6
votes

Elasticsearch allows for searching of similar documents via its "more-like-this" (MLT) query. I'm trying to better understand and tune the query to find similar documents better.

While experimenting with it, I've found that the result from a single MLT query with multiple fields yields different results from a boolean of multiple MLT queries with one field each. Samples below (truncated):

Single MLT query with multiple fields

es.search(index=INDEX_NAME, body = {'query': {
    "more_like_this" : {
        "fields" : ['title', 'category_name', 'brand'],
        "like" : []
        }
    }
})

Multiple MLT queries with single field

es.search(index=INDEX_NAME, body = {'query': {
    'bool': {
                'should': [
                    {'more_like_this' : {
                    'fields' : ['title'],
                    'like' : [],
                    }},

                    {'more_like_this' : {
                    'fields' : ['category_name'],
                    'like' : [],
                    }},

                    {'more_like_this' : {
                    'fields' : ['brand'],
                    'like' : [],
                    }},
                ]
            }
    }
})

Why does this happen?

I understand that the MLT query would combine the text from all the fields listed in a single query to search through the documents. However, there is no overlap of text in the title, category_name, and brand field. Thus, the results should be the same. However, the results are different--the multiple MLT queries works better btw.

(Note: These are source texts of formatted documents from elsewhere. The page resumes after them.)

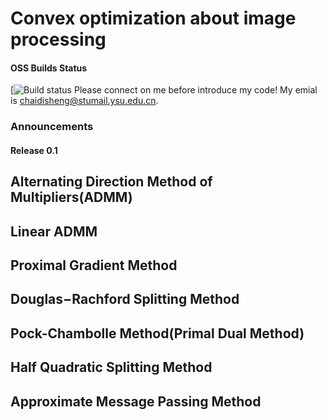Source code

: # Convex optimization about image processing  
#### OSS Builds Status
[![Build status](https://github.com/chaidisheng/Convex_Optimization) 
Please connect on me before introduce my code!
My emial is chaidisheng@stumail.ysu.edu.cn.
### Announcements
#### Release 0.1

## Alternating Direction Method of Multipliers(ADMM)

## Linear ADMM

## Proximal Gradient Method

## Douglas−Rachford Splitting Method

## Pock-Chambolle Method(Primal Dual Method)

## Half Quadratic Splitting Method 

## Approximate Message Passing Method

I apologise if this question has no straight forward solution. I'm looking for greater understanding from elastic gurus on how to improve returned queries.

If you have time, here's a previous question I posted on MLT which remains unanswered: Elasticsearch "more_like_this" query specific to fields

1

1 Answers

0
votes

If I understand correctly, the normalization process happens within fields vs across fields in the two different cases. The score gets normalized by the length of the field string, the number of occurrences, etc. If this varies widely across fields then you would not expect the result of the two queries to be the same.